If your emails are on your computer, you may be using your computer as a storage folder. This can actually be a problem since your emails are stored on your computer, but there are ways to solve this. If you have archived emails, you can use them as a great backup source for your computer.
One way to archive your emails is to move them to your hard drive. If you have a external hard drive, you can use it to archive your emails. You can also use your email client to email your archived emails to someone, or you can set up a web site that archives all your emails. Since these days almost every email client has a feature for this, you can easily do this yourself.
You can even archive your entire Gmail account with GMail. Every email you send will be saved as a draft for later. As long as you’re not using Gmail’s GMail Archive feature, this feature is free of charge.

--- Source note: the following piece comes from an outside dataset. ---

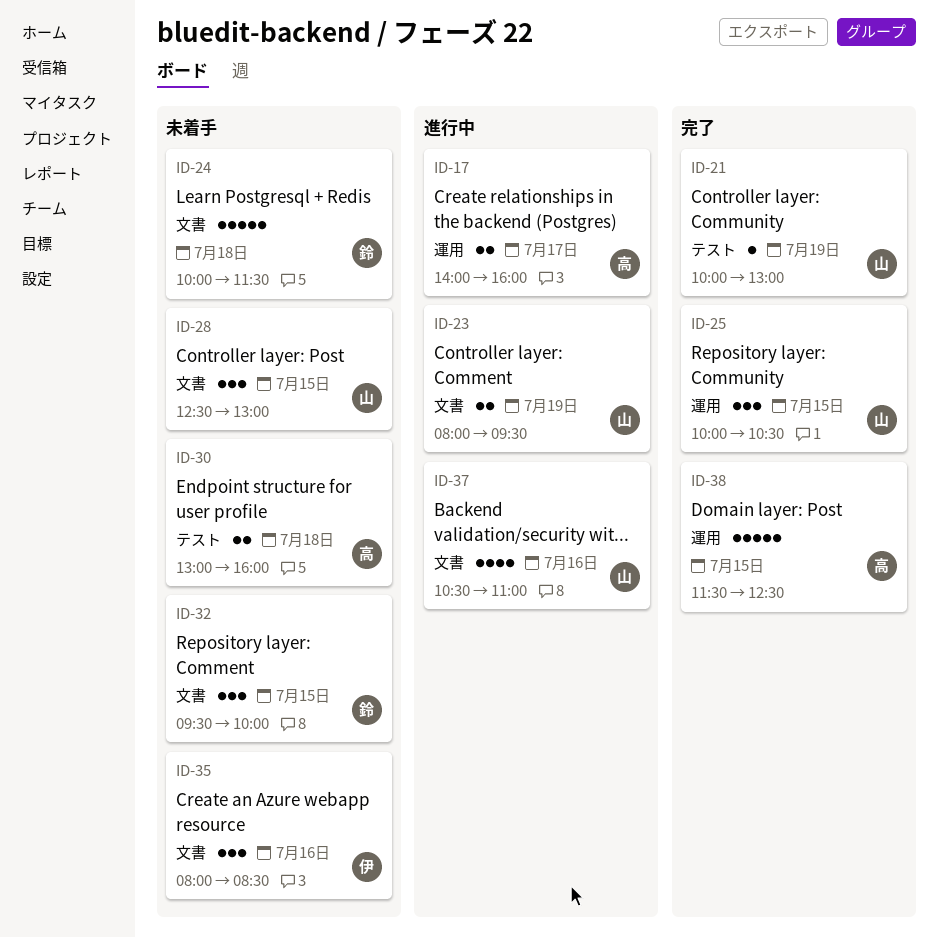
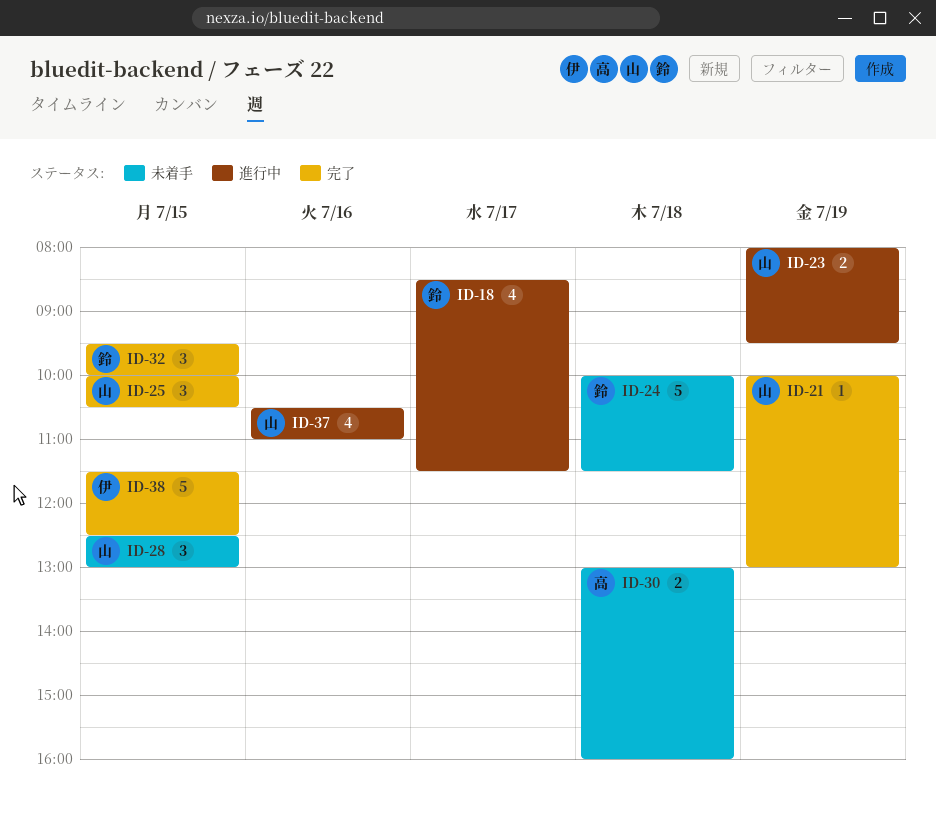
ID-17: present -> none
ID-18: none -> present
ID-32, status: 未着手 -> 完了
ID-35: present -> none
ID-38, owner: 高 -> 伊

My wife (and I) have long used Gmail to archive our email. It’s free. The only thing I have to remember is that you have to keep your email as a draft.
You can archive your email into Gmails history by using the GMail Archive feature and selecting “Archive All” from the menu. I’m not sure if Gmail has a feature to actually archive your whole inbox or not, but it should.
Gmail does have a feature called archive all, which does the same thing it does in Gmail. You just select the most recent 100 messages and it will archive them all. And it does mean you don’t really have to actually archive your entire inbox.
Archive all is one of those features that seems like it might be useful, but I’m not sure if it is. My feeling is that if you do archive your entire inbox there is a good chance that you are leaving yourself open if things do go south.
Archive all has been the subject of my own blog posts and threads (and some people’s blogs and threads). Basically, it is a feature that you can use to archive all your email messages in a single folder that you can then use for offline access. This means that if a situation arises where you do want to get emails from people that you do not want to archive, you can just go to the folder and use the archived messages to access them.
For my own email archive I usually use Gmail, but there are other options. I use the Yahoo email service for most of my archiving, and I do not use the Microsoft service because I have had a few incidents where they have locked me out of my account.
It is true that archived messages are not always accessible on your web server. It is true that they will take up space on your web server. But when you archive a message, you are essentially making a backup of that message. In fact, if you archive a message, you can use that archived message as a “live” message on your web server in case something goes wrong.